Few composers have crafted as many iconic pieces of music for movies as John Williams, who helped define the worlds of Indiana Jones, Harry Potter, Jurassic Park, and, of course, Star Wars, though rather than accepting that he is a genius in his field, he merely claimed that his decades of success is credited to luck. The musician also noted that, while the opening Star Wars theme is one of the most famous pieces of music in cinematic history, it was one of the last pieces of music that Williams composed for the film, clearly being oblivious to the impact the music would have for decades.
"It has been an extraordinary journey with these films, and with my entire career as well," Williams recently shared with The New Yorker. "The idea of becoming a professional film composer, never mind writing nine Star Wars scores over forty years, was not a consciously sought-after goal. It simply happened. All of this, I have to say to you, has been the result of a beneficent randomness. Which often produces the best things in life."
Throughout his career, Williams has been nominated for a staggering 52 Academy Awards, more than anyone in history, and has won an Oscar five times. Those wins include Best Original Score for Jaws, Star Wars: A New Hope, and E.T. the Extra-Terrestrial.
"That fanfare at the beginning, I think it's the last thing I wrote," Williams recalled of recording the opening fanfare for Star Wars. "It's probably a little overwritten — I don't know. The thirty-second notes in the trombones are hard to get, in that register of the trombone. And the high trumpet part! Maurice Murphy, the great trumpet player of the L.S.O. — that first day of recording was actually his first day with the orchestra, and the first thing he played was that high C. There was a kind of team roar when he hit it perfectly. He's gone now, but I love that man."

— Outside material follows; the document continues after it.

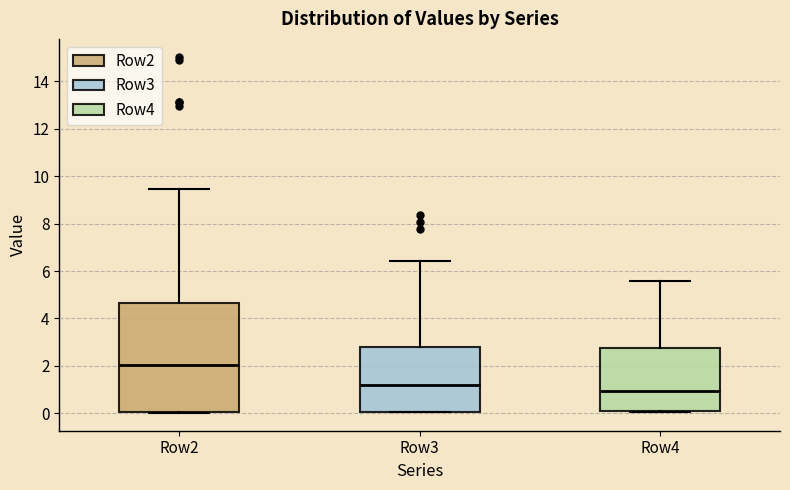

Reading left to right, transcribe this box plot: for each box, give where its median line is, the range the box spans, and where its two whiskers end, as read against the y-axis. The values are not printed on the chart, so give them approximately, as read against the axis.

Row2: median 2.0, box 0.0 to 4.6, whiskers 0.0 to 9.4
Row3: median 1.2, box 0.0 to 2.8, whiskers 0.0 to 6.4
Row4: median 1.0, box 0.2 to 2.8, whiskers 0.0 to 5.6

Williams crafted the scores for all nine films in the Skywalker Saga, a collaboration with George Lucas that is credited to Steven Spielberg.
"One day, Steven called me and said, 'Do you know George Lucas?'" the composer detailed. "I said, 'No, I have no idea who he is.' 'Well, he's got this thing called "Star Wars," and he wants to have a classical' — his term, he didn't say Romantic — 'classical score, and I've convinced George he should meet you, because he admired the score for Jaws. ' I came out here one night, to Universal Studios, and met George."
The rest, as they say, is cinematic history.